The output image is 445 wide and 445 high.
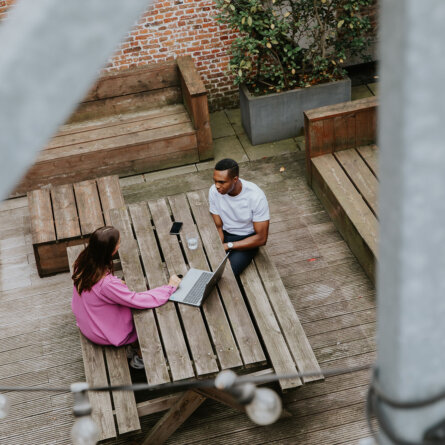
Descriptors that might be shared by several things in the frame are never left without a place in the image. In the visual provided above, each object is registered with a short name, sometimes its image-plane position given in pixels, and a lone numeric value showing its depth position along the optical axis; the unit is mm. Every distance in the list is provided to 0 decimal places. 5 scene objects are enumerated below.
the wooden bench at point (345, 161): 5398
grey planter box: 6570
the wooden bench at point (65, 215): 5176
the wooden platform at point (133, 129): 6320
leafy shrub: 6328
• • • • • • •
- [Exercise details]:
Return precisely the lines of the records, starting with the line that holds "the wooden bench at point (345, 161): 5398" and ending with the last one.

- [Task solution]:
the wooden bench at point (345, 161): 5398
grey planter box: 6570
the wooden bench at point (65, 215): 5176
the wooden platform at point (133, 129): 6320
leafy shrub: 6328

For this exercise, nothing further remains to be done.